### Task to complete
Each entry below is to be given again word for word, with no pictures.
- - -
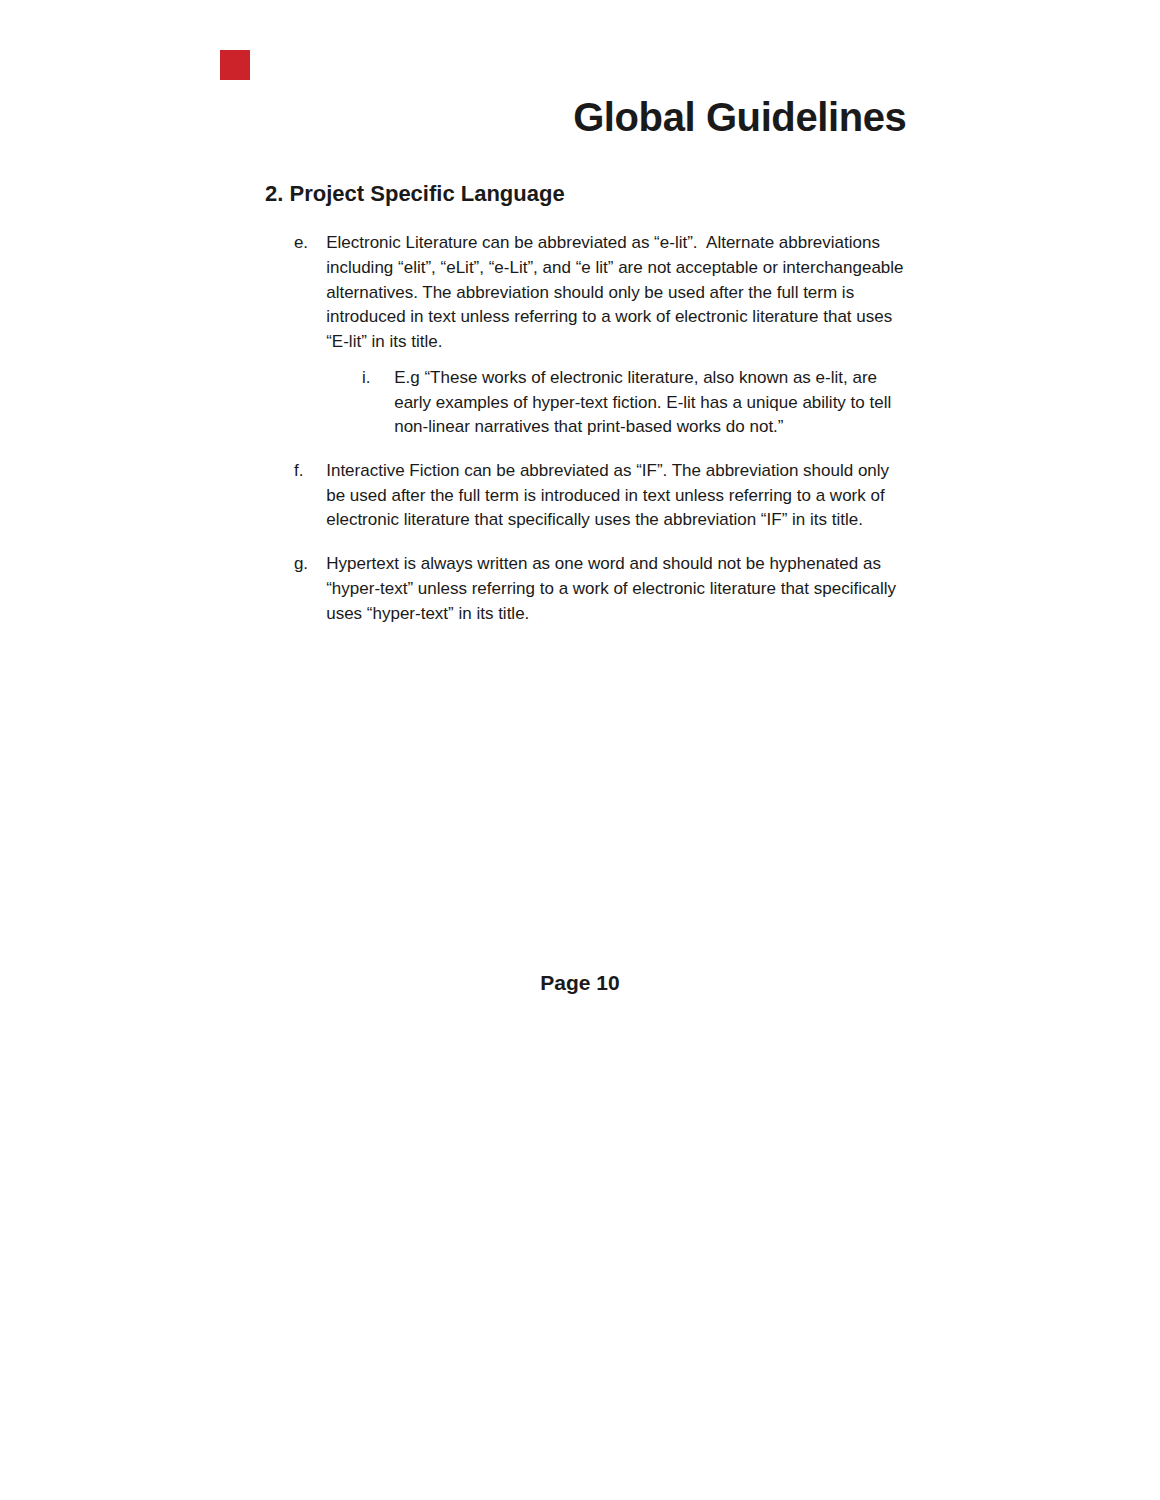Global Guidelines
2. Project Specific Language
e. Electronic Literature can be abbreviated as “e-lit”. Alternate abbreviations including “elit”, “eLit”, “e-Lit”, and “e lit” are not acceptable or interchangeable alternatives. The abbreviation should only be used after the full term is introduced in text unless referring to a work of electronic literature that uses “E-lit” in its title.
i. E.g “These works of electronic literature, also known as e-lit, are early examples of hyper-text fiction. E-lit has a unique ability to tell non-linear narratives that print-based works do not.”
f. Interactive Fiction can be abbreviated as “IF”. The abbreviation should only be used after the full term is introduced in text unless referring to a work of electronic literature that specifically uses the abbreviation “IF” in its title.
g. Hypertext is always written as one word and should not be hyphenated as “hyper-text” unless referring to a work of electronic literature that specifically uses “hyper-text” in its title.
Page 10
- - -
### Answer to the exercise
Global Guidelines
2. Project Specific Language
e. Electronic Literature can be abbreviated as “e-lit”. Alternate abbreviations including “elit”, “eLit”, “e-Lit”, and “e lit” are not acceptable or interchangeable alternatives. The abbreviation should only be used after the full term is introduced in text unless referring to a work of electronic literature that uses “E-lit” in its title.
i. E.g “These works of electronic literature, also known as e-lit, are early examples of hyper-text fiction. E-lit has a unique ability to tell non-linear narratives that print-based works do not.”
f. Interactive Fiction can be abbreviated as “IF”. The abbreviation should only be used after the full term is introduced in text unless referring to a work of electronic literature that specifically uses the abbreviation “IF” in its title.
g. Hypertext is always written as one word and should not be hyphenated as “hyper-text” unless referring to a work of electronic literature that specifically uses “hyper-text” in its title.
Page 10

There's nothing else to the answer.